#### [EXERCISE DIRECTIONS]
Each line shown below should be copied exactly.

★ ★ ★ ★ ★ ★ ★

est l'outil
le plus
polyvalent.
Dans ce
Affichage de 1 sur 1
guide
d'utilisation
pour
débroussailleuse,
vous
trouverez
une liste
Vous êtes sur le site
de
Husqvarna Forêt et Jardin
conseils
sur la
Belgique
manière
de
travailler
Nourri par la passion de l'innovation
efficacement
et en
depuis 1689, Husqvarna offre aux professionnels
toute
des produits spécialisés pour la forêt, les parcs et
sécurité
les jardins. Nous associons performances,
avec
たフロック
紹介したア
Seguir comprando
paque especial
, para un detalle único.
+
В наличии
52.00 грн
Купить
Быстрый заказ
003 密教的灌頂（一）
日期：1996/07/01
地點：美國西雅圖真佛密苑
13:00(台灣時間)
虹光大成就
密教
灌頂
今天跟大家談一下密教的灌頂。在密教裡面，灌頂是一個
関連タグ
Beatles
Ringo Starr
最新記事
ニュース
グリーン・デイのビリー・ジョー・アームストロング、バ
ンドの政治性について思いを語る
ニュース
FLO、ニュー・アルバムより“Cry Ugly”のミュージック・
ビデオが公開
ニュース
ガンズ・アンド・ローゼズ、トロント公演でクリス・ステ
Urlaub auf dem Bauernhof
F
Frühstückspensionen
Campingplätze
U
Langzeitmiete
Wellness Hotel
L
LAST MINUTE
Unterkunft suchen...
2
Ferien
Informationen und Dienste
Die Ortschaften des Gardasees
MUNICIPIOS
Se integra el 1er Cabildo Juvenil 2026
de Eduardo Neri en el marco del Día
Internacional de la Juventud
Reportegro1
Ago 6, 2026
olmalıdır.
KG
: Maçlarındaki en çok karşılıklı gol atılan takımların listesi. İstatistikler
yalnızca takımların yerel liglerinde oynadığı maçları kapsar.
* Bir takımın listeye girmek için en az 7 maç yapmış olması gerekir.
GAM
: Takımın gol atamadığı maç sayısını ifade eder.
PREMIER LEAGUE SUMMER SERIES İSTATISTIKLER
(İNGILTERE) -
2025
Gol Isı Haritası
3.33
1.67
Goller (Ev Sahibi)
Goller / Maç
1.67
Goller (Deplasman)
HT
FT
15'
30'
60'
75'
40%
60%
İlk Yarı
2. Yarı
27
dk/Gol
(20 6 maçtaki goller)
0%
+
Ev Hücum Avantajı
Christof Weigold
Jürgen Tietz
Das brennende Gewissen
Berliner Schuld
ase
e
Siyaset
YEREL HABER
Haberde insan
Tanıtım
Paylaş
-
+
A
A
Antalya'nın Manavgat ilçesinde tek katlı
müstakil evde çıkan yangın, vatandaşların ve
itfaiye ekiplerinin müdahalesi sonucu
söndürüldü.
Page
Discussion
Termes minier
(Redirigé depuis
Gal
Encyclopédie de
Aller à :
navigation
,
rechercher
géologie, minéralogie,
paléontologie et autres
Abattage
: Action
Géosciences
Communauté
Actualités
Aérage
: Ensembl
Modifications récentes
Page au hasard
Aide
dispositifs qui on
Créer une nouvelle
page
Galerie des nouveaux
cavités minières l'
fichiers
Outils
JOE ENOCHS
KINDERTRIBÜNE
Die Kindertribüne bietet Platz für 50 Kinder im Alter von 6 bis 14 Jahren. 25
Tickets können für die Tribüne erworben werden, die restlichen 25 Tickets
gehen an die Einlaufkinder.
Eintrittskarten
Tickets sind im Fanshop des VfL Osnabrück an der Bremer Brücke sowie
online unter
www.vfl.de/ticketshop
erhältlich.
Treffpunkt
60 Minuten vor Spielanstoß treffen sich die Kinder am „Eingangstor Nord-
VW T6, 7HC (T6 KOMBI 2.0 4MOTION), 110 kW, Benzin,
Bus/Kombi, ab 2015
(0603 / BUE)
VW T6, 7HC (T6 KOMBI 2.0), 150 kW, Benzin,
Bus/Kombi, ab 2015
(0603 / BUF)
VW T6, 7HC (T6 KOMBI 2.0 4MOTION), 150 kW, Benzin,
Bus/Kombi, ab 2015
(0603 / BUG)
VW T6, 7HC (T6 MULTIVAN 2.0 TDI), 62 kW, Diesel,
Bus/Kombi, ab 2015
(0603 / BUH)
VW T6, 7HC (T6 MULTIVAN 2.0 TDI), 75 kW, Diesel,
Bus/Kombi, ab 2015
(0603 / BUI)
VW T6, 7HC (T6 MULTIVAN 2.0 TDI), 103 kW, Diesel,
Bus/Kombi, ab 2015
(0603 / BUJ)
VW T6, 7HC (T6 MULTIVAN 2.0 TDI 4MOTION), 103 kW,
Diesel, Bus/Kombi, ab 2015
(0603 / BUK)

★ ★ ★ ★ ★ ★ ★

#### [ANSWER FOR THIS EXERCISE]
est l'outil
le plus
polyvalent.
Dans ce
Affichage de 1 sur 1
guide
d'utilisation
pour
débroussailleuse,
vous
trouverez
une liste
Vous êtes sur le site
de
Husqvarna Forêt et Jardin
conseils
sur la
Belgique
manière
de
travailler
Nourri par la passion de l'innovation
efficacement
et en
depuis 1689, Husqvarna offre aux professionnels
toute
des produits spécialisés pour la forêt, les parcs et
sécurité
les jardins. Nous associons performances,
avec
たフロック
紹介したア
Seguir comprando
paque especial
, para un detalle único.
+
В наличии
52.00 грн
Купить
Быстрый заказ
003 密教的灌頂（一）
日期：1996/07/01
地點：美國西雅圖真佛密苑
13:00(台灣時間)
虹光大成就
密教
灌頂
今天跟大家談一下密教的灌頂。在密教裡面，灌頂是一個
関連タグ
Beatles
Ringo Starr
最新記事
ニュース
グリーン・デイのビリー・ジョー・アームストロング、バ
ンドの政治性について思いを語る
ニュース
FLO、ニュー・アルバムより“Cry Ugly”のミュージック・
ビデオが公開
ニュース
ガンズ・アンド・ローゼズ、トロント公演でクリス・ステ
Urlaub auf dem Bauernhof
F
Frühstückspensionen
Campingplätze
U
Langzeitmiete
Wellness Hotel
L
LAST MINUTE
Unterkunft suchen...
2
Ferien
Informationen und Dienste
Die Ortschaften des Gardasees
MUNICIPIOS
Se integra el 1er Cabildo Juvenil 2026
de Eduardo Neri en el marco del Día
Internacional de la Juventud
Reportegro1
Ago 6, 2026
olmalıdır.
KG
: Maçlarındaki en çok karşılıklı gol atılan takımların listesi. İstatistikler
yalnızca takımların yerel liglerinde oynadığı maçları kapsar.
* Bir takımın listeye girmek için en az 7 maç yapmış olması gerekir.
GAM
: Takımın gol atamadığı maç sayısını ifade eder.
PREMIER LEAGUE SUMMER SERIES İSTATISTIKLER
(İNGILTERE) -
2025
Gol Isı Haritası
3.33
1.67
Goller (Ev Sahibi)
Goller / Maç
1.67
Goller (Deplasman)
HT
FT
15'
30'
60'
75'
40%
60%
İlk Yarı
2. Yarı
27
dk/Gol
(20 6 maçtaki goller)
0%
+
Ev Hücum Avantajı
Christof Weigold
Jürgen Tietz
Das brennende Gewissen
Berliner Schuld
ase
e
Siyaset
YEREL HABER
Haberde insan
Tanıtım
Paylaş
-
+
A
A
Antalya'nın Manavgat ilçesinde tek katlı
müstakil evde çıkan yangın, vatandaşların ve
itfaiye ekiplerinin müdahalesi sonucu
söndürüldü.
Page
Discussion
Termes minier
(Redirigé depuis
Gal
Encyclopédie de
Aller à :
navigation
,
rechercher
géologie, minéralogie,
paléontologie et autres
Abattage
: Action
Géosciences
Communauté
Actualités
Aérage
: Ensembl
Modifications récentes
Page au hasard
Aide
dispositifs qui on
Créer une nouvelle
page
Galerie des nouveaux
cavités minières l'
fichiers
Outils
JOE ENOCHS
KINDERTRIBÜNE
Die Kindertribüne bietet Platz für 50 Kinder im Alter von 6 bis 14 Jahren. 25
Tickets können für die Tribüne erworben werden, die restlichen 25 Tickets
gehen an die Einlaufkinder.
Eintrittskarten
Tickets sind im Fanshop des VfL Osnabrück an der Bremer Brücke sowie
online unter
www.vfl.de/ticketshop
erhältlich.
Treffpunkt
60 Minuten vor Spielanstoß treffen sich die Kinder am „Eingangstor Nord-
VW T6, 7HC (T6 KOMBI 2.0 4MOTION), 110 kW, Benzin,
Bus/Kombi, ab 2015
(0603 / BUE)
VW T6, 7HC (T6 KOMBI 2.0), 150 kW, Benzin,
Bus/Kombi, ab 2015
(0603 / BUF)
VW T6, 7HC (T6 KOMBI 2.0 4MOTION), 150 kW, Benzin,
Bus/Kombi, ab 2015
(0603 / BUG)
VW T6, 7HC (T6 MULTIVAN 2.0 TDI), 62 kW, Diesel,
Bus/Kombi, ab 2015
(0603 / BUH)
VW T6, 7HC (T6 MULTIVAN 2.0 TDI), 75 kW, Diesel,
Bus/Kombi, ab 2015
(0603 / BUI)
VW T6, 7HC (T6 MULTIVAN 2.0 TDI), 103 kW, Diesel,
Bus/Kombi, ab 2015
(0603 / BUJ)
VW T6, 7HC (T6 MULTIVAN 2.0 TDI 4MOTION), 103 kW,
Diesel, Bus/Kombi, ab 2015
(0603 / BUK)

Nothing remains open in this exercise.